Help the oils down the length of the hair with a natural bristle brush. Here’s a sample natural hair washing routine, but adjust for hair length, texture, and thickness:
- Apply the oil of your choice to damp hair and scalp, wrap it up, and wait anywhere from 30 minutes to overnight (it really depends on how much time you have and how thick/coarse your hair is). Applying heat via a warm towel or a brief moment with a hair dryer will help the oil penetrate the hair.
- Wash with a natural shampoo and apply a light, natural conditioner to the ends. Wait a couple of minutes, then rinse. (Some of my favorite brands are Ojon, Dr. Bronner’s, Hamadi, and 100% Pure). Be sure to use your fingertips to massage and boost scalp circulation. Some people like to really scrub with their fingernails, but that can break your hair.
- Skip at least one day, and up to five or six (for very thick, coarse, or dry hair) before washing again. If your hair looks oily, try a natural dry shampoo made from arrowroot and essential oils (Wellness Mama has a few different recipes on her site) to soak up some of the oil at the roots. You can also try rinsing with water in the shower and add a little conditioner or oil if your hair feels dry afterwards.
- Around day 3 or 4, most people will probably want to wash their hair again. If your hair feels especially heavy, you could try rinsing with lemon juice or ACV (leave it on for 5-10 minutes before rinsing it out), followed by a light conditioner and/or a few drops of olive or argan oil.
- Deep condition with a natural oil every 7-14 days.
Avoid heat styling as much as possible. We even have a video about how to curl your hair without using heat.

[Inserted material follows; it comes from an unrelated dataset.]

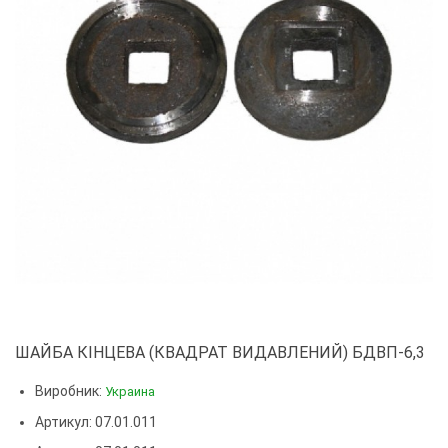
ШАЙБА КІНЦЕВА (КВАДРАТ ВИДАВЛЕНИЙ) БДВП-6,3
Виробник:
Украина
Артикул: 07.01.011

Ingredients to Look For and Which Ones to Avoid
Some hair products contain ingredients that can damage your hair or your health while others get in, do a good job of making your hair better (instead of masking damage), and aren’t linked to any health risks.
What to look for in your natural hair care products:
- Natural, moisturizing oils: This includes oils like sweet almond, kukui, argan, hempseed, jojoba, and coconut, but it’s not limited to those, of course.
- Essential oils: These are often used in the place of fragrance, so you’ll smell nice without the toxic chemicals. This could be rosemary, lavender, peppermint, etc.
- Aloe vera: Aloe vera offers moisture and really nourishes the hair and scalp, plus it can help prevent or eliminate dandruff.
- Plant extracts: These offer a variety of benefits, like boosting circulation, speeding hair growth, and treating a dry scalp.
Some of the typical ingredients in hair products you should avoid include:
- Sulfates: These ingredients allow shampoo to lather. You may see sodium lauryl sulfate, ammonium lauryl sulfate, or sodium laureth sulfate on the label. They can be skin irritants, plus they’ve been linked to damage of cell membranes and even death in animals. These are in lots of skin care products, too.
- Fragrance: You never know what may be under that “fragrance” label, and at the very least, it could turn into an allergic reaction (itchiness, flaky scalp, etc). There could also be hormone disruptors and other health concerns here, too.
- Silicones: These are usually added to give the hair a shiny, sleek finish. Watch out for any ingredient that ends in “cone.” These may make your hair look good short-term, but what they’re really doing is coating your hair and making it harder for moisture and other beneficial, natural products to get in and repair your hair. Over time, that coating can also lead to breakage.
- Parabens: These are used as preservatives in certain personal care products, and some have been linked to cancer and hormone disruption.
Don’t Neglect Your Diet
You know this, but I have to say it again: A healthy diet is the foundation for the strongest, shiniest, most beautiful hair possible.
Beautiful hair comes from the inside out, but using a natural hair washing routine will allow that beauty to—no pun intended—shine.